TEXT BLOCK —
BEGIN

By Roger McCredie- The “New York Company” that is advising New Belgium Brewing about putting itself up for sale has been identified as Lazard, a 168-year-old financial consulting and asset management firm that is both a pioneer and a giant in its field.
Founded by five French brothers in New Orleans in 1848, Lazard now maintains offices in 43 cities worldwide, with principal executive offices in New York, Paris and London and an international headquarters in Hamilton, Bermuda. Its shares are traded on the New York Stock Exchange and its immediate past CEO is currently serving as Undersecretary of the United States Treasury.
Lazard is the biggest single dealmaker in a bustling brewery market that is suddenly abuzz with mergers and acquisitions as larger companies snap up promising craft brewers who have come of age during the “yuppie renaissance” of the past 20 years.
Last month Reuters News Agency broke the news that Fort Collins, CO-based New Belgium, which has spent two and a half years and millions of dollars making Asheville its East Coast headquarters, was exploring the possibility of selling up. In its original report, Reuters even named Lazard as the consultant New Belgium was working with.
One of Lazard’s principal clients is Anheuser-Busch InBev, and the firm presently is helping broker a merger between the Budweiser manufacturer and another beer behemoth, SABMiller. That deal alone is estimated to be worth $100 billion. And just before Christmas Anheuser-Busch, which is said to be “in buying mode” snapped up Breckenridge, another Colorado brewery. The same week, A-B it also bought out London’s Camden Town Brewery.
But Lazard’s identity and the implications of New Belgium’s hiring it were mostly ignored in trickle-down reportage and New Belgium immediately issued a pre-emptive statement saying no sale was planned and the brewery was doing nothing more than acting in its employee-shareholders’ best interests by keeping an eye on the market. “There is no deal pending at this time,” New Belgium co-founder and board chairman Kim Jordan stated flatly.
But the mere suggestion that the thought of selling out might cross New Belgium’s mind has been enough to set off seismic reactions in Asheville.
Asheville and Buncombe County ponied up $8.5 million worth of development incentives to bring New Belgium to town, although in-kind infrastructure repairs and additions have brought the total financial commitment to nearly double that. New Belgium in turn promised to contribute about 140 jobs to the local economy, though it later developed that many of the indicated jobs would be filled in or by Fort Collins. Approximately 50 workers are currently employed in Asheville and the company has said more jobs will be forthcoming next month, when the brewery expects to begin turning out product.
Skeptics, many of whom have vocally objected to the brewery’s negative impact – in terms of neighborhood disruption, traffic problems, and cost to taxpayers in a precarious local economy – have posited that New Belgium has been using Asheville all along as a means to an end.
“You don’t get in bed with a company like Lazard without some long range plans,” said one observer who asked for anonymity. “It is plain as the nose on your face that [New Belgium] made the whole Asheville move so that it could have an east coast branch in play when it puts itself on the market. That’s like adding another bathroom to a house just before you plan to sell it.”
Like most such municipal transactions, the city’s financial offerings to New Belgium are performance based. The Brewery can only avail itself of them once it has attained certain benchmarks in its own development and promised benefit to the community. But critics say they doubt whether, if New Belgium were to be sold, these obligations would be binding upon a new owner. When the sale rumor first surfaced, Mayor Esther Manheimer said:
“To me a corporate transfer doesn’t necessarily mean anything about the experience our city will have with this company. It may just mean a change in ownership. It may not mean a change in the employees or the number of employees they plan to hire or their agreements. It may have no implications in terms of their agreements with the city.”

END

Document images paired with their source code

BEGIN

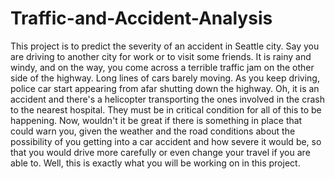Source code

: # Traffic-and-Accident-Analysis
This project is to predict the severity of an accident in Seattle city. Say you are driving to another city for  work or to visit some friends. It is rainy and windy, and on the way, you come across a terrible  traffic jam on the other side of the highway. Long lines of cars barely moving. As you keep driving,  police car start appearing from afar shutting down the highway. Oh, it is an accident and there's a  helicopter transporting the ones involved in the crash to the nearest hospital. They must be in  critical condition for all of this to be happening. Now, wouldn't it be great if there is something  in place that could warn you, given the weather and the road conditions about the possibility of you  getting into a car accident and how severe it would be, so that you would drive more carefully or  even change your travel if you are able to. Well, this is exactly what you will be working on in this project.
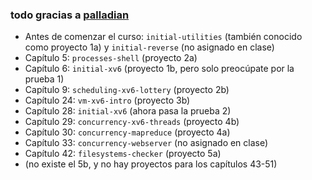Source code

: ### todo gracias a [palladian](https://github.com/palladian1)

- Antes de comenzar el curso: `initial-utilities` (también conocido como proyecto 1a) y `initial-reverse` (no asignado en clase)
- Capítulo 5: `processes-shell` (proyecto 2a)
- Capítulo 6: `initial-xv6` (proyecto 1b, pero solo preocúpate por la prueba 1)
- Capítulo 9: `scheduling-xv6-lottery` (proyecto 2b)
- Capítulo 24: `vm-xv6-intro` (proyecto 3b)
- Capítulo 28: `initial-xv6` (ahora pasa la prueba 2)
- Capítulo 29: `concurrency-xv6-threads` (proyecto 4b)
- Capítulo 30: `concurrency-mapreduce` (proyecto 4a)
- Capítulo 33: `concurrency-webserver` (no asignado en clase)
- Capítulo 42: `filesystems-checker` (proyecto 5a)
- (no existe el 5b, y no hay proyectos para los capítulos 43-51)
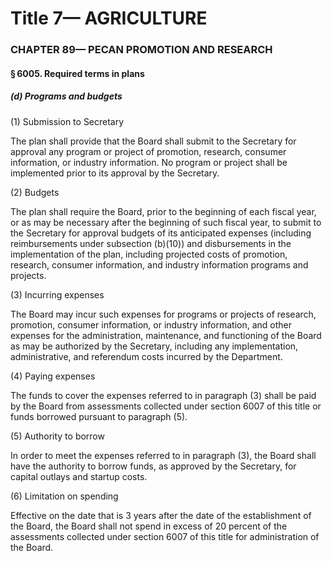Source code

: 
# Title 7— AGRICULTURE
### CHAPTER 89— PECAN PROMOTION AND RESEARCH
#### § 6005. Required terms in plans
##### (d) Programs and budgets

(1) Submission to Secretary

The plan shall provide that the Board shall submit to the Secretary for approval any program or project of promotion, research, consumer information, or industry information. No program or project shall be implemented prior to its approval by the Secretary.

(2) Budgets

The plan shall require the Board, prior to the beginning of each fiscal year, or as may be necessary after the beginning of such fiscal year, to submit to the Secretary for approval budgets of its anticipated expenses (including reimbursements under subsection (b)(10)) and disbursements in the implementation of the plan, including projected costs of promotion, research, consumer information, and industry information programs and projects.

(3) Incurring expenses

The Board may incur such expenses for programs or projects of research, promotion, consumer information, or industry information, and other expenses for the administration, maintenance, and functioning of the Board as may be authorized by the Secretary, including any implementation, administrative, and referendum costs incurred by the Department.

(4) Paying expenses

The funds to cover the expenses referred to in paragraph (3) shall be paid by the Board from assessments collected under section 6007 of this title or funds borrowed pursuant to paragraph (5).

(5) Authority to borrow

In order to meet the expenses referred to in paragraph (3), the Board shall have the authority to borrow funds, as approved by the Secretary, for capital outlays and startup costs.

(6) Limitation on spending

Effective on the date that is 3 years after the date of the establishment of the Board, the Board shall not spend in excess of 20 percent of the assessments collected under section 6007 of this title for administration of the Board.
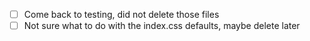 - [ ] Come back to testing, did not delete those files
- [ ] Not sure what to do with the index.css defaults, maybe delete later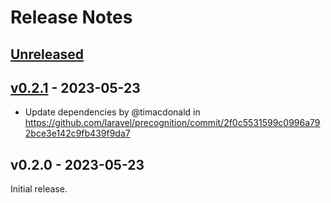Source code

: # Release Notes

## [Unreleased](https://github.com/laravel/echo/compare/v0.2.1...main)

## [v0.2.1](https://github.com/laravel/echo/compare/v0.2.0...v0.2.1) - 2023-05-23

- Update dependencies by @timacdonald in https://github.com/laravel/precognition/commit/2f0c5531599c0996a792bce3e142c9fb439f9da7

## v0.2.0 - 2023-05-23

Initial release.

END

EXERCISE BRIEF — Return the passage of the New Belgium article from "Asheville and Buncombe" up to and including "means to an end.", word for word. Work only from the New Belgium article.

OUTPUT FOR THIS EXERCISE —
Asheville and Buncombe County ponied up $8.5 million worth of development incentives to bring New Belgium to town, although in-kind infrastructure repairs and additions have brought the total financial commitment to nearly double that. New Belgium in turn promised to contribute about 140 jobs to the local economy, though it later developed that many of the indicated jobs would be filled in or by Fort Collins. Approximately 50 workers are currently employed in Asheville and the company has said more jobs will be forthcoming next month, when the brewery expects to begin turning out product.
Skeptics, many of whom have vocally objected to the brewery’s negative impact – in terms of neighborhood disruption, traffic problems, and cost to taxpayers in a precarious local economy – have posited that New Belgium has been using Asheville all along as a means to an end.